Why is this important for UX designers?
Basically, this means we prefer to have information divided into easy-to-digest chunks. Categorization is a crucial step in the UX design process, and a good designer should look to break the information down whenever possible.
As usability is one of the most important UX design principles, we want our users to process the information quickly and with ease.
Visual Perception Theories
Having established that consumers like to think in terms of categories, we should note that they also base a large chunk of their decisions on visual information. Cognitive psychology states that visual perception has a massive impact on our thinking and decision-making.
Below, we’ll discuss a couple of fundamental cognitive psychology laws, related to visual perception, that should be considered in UX design.
The Law of Similarity
This visual perception law states that the human brain groups similar-looking objects together and perceives them as unified or complete.
You’ve probably seen this in action on a site like YouTube, which uses the law of similarity to present the videos on its home page.
This cognitive psychology principle allows UX designers to create more usable, cleaner-looking websites.
The Law of Symmetry
Similar to the previous law, the law of symmetry states that humans tend to perceive symmetrical objects as belonging to the same group. This can help designers improve customer experience by keeping the website structured and organized.
Three types of symmetry are used in design:
- Translational — Moving an object to another position, while keeping its orientation, shape and overall visual properties
- Rotational (radial) — Rotating the object around a fixed point, like a flower’s petals
- Bilateral (reflection) — Also known as the mirror effect
Symmetry can play an essential role in UX design. This visual perception law can be used to organize content and aid navigation.
The Law of Proximity
Next on our list of cognitive psychology approaches, the Law of Proximity states that elements grouped close together are usually seen as a single unit.
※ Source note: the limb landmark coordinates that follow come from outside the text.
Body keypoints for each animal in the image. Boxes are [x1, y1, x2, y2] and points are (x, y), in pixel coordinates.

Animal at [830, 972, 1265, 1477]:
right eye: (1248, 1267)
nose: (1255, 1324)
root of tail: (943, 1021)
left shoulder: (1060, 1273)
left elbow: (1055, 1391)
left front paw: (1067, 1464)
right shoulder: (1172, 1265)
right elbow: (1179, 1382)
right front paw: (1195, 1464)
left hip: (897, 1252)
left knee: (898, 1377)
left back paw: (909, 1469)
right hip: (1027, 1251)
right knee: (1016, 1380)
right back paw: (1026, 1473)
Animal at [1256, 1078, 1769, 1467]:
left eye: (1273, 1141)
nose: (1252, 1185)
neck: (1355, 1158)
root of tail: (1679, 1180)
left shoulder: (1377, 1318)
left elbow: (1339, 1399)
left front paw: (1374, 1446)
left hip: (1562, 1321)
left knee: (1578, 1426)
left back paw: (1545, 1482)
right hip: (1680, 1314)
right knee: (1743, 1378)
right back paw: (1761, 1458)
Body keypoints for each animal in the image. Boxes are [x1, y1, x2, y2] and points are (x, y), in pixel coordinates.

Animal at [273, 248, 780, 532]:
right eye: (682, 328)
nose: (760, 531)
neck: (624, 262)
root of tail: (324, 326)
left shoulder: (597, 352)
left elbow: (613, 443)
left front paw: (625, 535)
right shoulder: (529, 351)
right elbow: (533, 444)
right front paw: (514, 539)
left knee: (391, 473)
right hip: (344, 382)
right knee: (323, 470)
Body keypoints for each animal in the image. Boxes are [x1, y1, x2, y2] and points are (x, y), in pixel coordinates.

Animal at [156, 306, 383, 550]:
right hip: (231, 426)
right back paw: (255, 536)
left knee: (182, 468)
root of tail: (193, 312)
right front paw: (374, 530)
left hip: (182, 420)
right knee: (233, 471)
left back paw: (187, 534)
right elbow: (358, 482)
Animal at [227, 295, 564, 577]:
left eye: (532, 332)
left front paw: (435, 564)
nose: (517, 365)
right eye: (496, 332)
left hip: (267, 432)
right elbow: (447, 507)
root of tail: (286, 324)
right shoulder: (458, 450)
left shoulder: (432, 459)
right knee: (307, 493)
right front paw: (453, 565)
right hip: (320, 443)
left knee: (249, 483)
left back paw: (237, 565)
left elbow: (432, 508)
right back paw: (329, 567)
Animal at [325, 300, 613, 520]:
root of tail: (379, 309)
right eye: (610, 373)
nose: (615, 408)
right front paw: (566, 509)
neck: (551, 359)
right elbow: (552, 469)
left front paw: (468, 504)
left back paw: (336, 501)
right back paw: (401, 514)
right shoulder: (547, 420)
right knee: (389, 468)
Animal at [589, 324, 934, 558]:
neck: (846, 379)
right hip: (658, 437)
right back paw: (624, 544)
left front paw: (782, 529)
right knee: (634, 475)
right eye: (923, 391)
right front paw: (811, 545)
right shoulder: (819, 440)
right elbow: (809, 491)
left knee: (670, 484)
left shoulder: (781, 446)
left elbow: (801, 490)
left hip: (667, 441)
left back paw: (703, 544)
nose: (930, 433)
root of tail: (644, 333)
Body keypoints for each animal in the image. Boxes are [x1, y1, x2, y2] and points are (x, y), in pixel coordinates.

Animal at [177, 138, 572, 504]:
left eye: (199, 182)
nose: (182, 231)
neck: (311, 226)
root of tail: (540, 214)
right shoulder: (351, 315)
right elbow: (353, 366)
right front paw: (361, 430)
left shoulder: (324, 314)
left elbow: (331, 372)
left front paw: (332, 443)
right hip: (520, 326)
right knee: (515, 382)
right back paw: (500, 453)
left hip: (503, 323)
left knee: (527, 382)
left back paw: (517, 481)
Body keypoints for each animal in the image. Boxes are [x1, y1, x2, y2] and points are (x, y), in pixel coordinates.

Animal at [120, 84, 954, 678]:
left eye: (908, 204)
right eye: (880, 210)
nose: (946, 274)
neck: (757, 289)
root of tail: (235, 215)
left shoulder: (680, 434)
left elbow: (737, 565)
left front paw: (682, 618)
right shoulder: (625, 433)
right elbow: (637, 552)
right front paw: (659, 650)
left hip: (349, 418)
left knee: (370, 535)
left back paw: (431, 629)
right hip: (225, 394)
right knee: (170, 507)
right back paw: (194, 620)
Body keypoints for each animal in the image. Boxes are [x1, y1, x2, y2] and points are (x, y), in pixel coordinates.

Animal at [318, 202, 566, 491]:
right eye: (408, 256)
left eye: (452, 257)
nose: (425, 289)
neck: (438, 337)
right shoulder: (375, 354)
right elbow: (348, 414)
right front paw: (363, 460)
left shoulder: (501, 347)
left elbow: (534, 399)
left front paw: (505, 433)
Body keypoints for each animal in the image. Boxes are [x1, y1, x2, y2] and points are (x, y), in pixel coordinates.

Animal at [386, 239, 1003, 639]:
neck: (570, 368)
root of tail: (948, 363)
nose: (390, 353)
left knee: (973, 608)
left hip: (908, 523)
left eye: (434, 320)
Not exactly groundbreaking stuff, but it’s worth mentioning in this context.
When several elements are near each other, they tend to be perceived as belonging to the same unit regardless of their content. In UX design, this can be used to great effect when it comes to making navigation more user-friendly and intuitive.
The Chameleon Effect
The last concept we’ll discuss in this article indicates that people tend to mimic each other’s behavior. This is another evolutionary bias that happens unconsciously due to our innate instinct to try and fit in.
Of all the cognitive biases we’ve discussed today, this one is perhaps the most useful when encouraging your users to perform an action.
There are several ways in which a UX designer can use the chameleon effect.
For example, learning-focused apps may use a leaderboard system to show how you’re doing compared to your friends. This awakens your drive to compete and encourages you to keep learning to remain connected to your friends through this activity.